[Info-vax] Radical command line suggestion
Bill Gunshannon
bill at server3.cs.scranton.edu
Fri Mar 20 08:40:03 EDT 2015
In article <35afaf72-9195-46c0-b150-7b73da0549fb at googlegroups.com>,
mcleanjoh at gmail.com writes:
> On Friday, March 20, 2015 at 8:17:14 AM UTC+11, William Pechter wrote:
>> In article <OMsYWfpbZtaX at eisner.encompasserve.org>,
>> Bob Koehler <koehler at eisner.nospam.decuserve.org> wrote:
>> >In article <f26e8302-e3f9-4fd9-bb73-9501fe886115 at googlegroups.com>,
>> >johnwallaze4 at yahoo.co.uk writes:
>> >>
>> >> man and info may have advantages (vs HELP) as tools for navigation. Maybe
>> >> HELP needs an update then?
>> >
>> > man has advantages? On what planet? man is the worst thing I've
>> > ever used, and is only barely tolerable if the X10 based xman gui
>> > is used instead of the terminal window man.
>> >
>> > How many times did I have to re-rad vast sections of the ksh man
>> > page when a lower paragraph pointed to an earlier entity.
>> >
>> > ARGHHHHHHHH.
>> >
>>
>> Man has its place but please, let's not thing it's better than context
>> sensitive help in VMS.
>>
>> And I've been a Unix/Linux admin and trainer since '87 after I left DEC...
>> I've never found man better than help for new users. And VMS will be looking
>> for NEW USERS if it's going to succeed.
>>
>> I like man as a quick options list, apropos is useful. But full VMS help
>> tells how to actually do an operation -- not just it's options.
>>
>> If VMS help is reference book man is an infographic. 8-)
>>
>>
>> Bill
>>
>> --
>> --
>> Digital had it then. Don't you wish you could buy it now!

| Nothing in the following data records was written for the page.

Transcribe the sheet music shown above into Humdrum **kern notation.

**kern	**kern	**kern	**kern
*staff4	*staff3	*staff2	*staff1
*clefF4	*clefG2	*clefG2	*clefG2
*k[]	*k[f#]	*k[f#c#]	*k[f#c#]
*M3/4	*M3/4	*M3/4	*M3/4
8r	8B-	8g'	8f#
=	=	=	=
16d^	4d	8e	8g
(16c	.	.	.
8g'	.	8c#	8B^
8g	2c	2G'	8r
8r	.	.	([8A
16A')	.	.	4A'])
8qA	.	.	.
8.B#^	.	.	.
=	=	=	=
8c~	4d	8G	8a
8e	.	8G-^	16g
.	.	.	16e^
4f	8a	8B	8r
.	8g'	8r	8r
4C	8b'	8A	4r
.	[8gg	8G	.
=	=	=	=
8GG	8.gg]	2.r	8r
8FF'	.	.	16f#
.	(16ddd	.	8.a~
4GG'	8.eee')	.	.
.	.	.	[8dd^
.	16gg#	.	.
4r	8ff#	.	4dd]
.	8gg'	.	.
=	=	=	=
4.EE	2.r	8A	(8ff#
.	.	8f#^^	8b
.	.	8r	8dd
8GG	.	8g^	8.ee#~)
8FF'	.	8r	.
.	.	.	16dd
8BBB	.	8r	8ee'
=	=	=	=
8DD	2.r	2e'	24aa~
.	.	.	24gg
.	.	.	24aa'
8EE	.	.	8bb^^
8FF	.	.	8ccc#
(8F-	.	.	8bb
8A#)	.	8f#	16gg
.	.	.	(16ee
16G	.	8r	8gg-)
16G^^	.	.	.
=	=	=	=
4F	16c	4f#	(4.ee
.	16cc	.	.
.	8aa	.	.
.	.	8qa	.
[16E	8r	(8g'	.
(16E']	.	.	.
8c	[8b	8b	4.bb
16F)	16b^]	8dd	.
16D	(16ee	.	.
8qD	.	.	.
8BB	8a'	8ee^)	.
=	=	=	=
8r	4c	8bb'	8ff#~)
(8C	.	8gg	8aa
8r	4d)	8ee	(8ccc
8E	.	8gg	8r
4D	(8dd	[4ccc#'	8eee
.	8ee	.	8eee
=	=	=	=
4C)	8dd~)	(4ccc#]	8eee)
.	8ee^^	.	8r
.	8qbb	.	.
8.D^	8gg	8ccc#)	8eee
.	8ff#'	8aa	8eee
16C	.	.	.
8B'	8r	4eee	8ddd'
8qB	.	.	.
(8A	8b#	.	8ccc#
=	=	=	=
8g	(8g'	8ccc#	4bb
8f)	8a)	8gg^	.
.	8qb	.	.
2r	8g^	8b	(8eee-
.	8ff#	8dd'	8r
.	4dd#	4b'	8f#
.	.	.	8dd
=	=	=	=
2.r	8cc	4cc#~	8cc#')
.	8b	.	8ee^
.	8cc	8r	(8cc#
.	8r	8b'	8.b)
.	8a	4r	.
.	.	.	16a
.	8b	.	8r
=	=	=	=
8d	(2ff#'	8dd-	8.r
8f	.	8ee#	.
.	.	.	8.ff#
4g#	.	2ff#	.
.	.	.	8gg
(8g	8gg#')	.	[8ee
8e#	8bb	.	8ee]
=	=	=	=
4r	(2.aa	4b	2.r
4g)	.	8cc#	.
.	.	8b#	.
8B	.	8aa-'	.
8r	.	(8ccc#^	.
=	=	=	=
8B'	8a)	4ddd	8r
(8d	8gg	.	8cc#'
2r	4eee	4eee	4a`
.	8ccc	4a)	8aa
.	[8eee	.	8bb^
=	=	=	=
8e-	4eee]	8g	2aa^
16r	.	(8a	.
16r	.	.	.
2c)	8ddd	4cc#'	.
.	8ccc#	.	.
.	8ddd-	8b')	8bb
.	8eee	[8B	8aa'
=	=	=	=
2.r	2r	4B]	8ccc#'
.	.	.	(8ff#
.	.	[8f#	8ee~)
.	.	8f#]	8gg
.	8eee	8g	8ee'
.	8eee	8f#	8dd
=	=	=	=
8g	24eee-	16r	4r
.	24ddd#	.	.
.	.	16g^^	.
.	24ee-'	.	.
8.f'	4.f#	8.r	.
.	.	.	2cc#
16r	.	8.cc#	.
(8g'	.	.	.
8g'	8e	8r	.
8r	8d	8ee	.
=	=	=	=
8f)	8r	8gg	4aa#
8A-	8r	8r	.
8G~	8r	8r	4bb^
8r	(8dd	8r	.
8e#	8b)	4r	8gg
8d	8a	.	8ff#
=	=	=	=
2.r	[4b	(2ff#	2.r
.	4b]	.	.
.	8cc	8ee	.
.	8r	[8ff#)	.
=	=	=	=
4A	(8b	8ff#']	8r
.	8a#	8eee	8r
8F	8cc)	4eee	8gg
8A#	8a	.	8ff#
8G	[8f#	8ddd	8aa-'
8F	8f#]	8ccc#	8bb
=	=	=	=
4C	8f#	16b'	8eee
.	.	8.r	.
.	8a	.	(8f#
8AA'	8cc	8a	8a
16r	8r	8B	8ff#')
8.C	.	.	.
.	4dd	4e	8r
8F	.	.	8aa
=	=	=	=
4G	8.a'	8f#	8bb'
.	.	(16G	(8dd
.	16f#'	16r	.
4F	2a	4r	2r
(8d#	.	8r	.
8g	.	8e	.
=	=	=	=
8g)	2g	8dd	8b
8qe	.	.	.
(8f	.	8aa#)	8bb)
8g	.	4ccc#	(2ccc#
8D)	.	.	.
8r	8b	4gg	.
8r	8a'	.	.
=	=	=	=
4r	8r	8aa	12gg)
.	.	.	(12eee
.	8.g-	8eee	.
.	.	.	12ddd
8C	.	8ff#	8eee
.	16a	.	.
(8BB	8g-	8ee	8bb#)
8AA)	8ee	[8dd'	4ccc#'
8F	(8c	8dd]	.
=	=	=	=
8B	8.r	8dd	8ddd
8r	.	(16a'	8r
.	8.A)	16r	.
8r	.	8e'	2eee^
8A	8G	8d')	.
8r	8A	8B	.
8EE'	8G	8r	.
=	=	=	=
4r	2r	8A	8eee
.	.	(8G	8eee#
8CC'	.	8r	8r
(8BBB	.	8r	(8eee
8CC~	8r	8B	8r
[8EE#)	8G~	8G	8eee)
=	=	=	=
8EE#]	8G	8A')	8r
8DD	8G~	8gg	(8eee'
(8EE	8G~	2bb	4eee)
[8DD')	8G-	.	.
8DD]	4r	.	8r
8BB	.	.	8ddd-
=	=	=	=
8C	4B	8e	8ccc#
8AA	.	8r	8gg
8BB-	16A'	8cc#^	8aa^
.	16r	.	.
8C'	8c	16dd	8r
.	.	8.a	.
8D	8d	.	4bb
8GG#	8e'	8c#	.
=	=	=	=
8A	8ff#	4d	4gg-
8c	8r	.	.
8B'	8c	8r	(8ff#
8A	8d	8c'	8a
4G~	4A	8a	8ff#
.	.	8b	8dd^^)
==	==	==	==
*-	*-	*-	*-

>> pechter-at-gmail.com http://xkcd.com/705/
> HELP was designed with mid-1970s computing in mind, meaning that it was 80 columns x 22 lines and because scroll back capability was rare, few if any Help pages exceeded those 22 lines. I'm not saying throw it away but I think it could be updated to suit modern techniques.
> It should also be remembered that HELP has the advantage that most VMS commands correspond to plain English, for example RENAME rather than mv, SEARCH rather than grep and in my early days, EDIT was an editor, which is pretty obvious compared to a command like vi.
I keep hearing this, however....
One:
DIRECTORY /MODIFIED/SINCE=14-DEC-2001:01:30/SIZE=ALL/OWNER
/PROTECTION/OUTPUT=UPDATE/PRINTER [A*]
Isn't anything like I have ever said in english in my entire life.
Two:
Only a very small piece of the earth has english as its primary language.
> It's the use of meaningful command verbs (and the ability to abbreviate them) that makes VMS easy to work with.
All the verbs I use in Unix are perfectly meaningful to me and other Unix
users. Even the one's that were named with tongue firmly in cheek. :-)
Based on your logic above, Americans, who typically never learn any language
other than english, are right because all those other languages are really
just meaningless gibberish anyway.
bill
--
Bill Gunshannon | de-moc-ra-cy (di mok' ra see) n. Three wolves
billg999 at cs.scranton.edu | and a sheep voting on what's for dinner.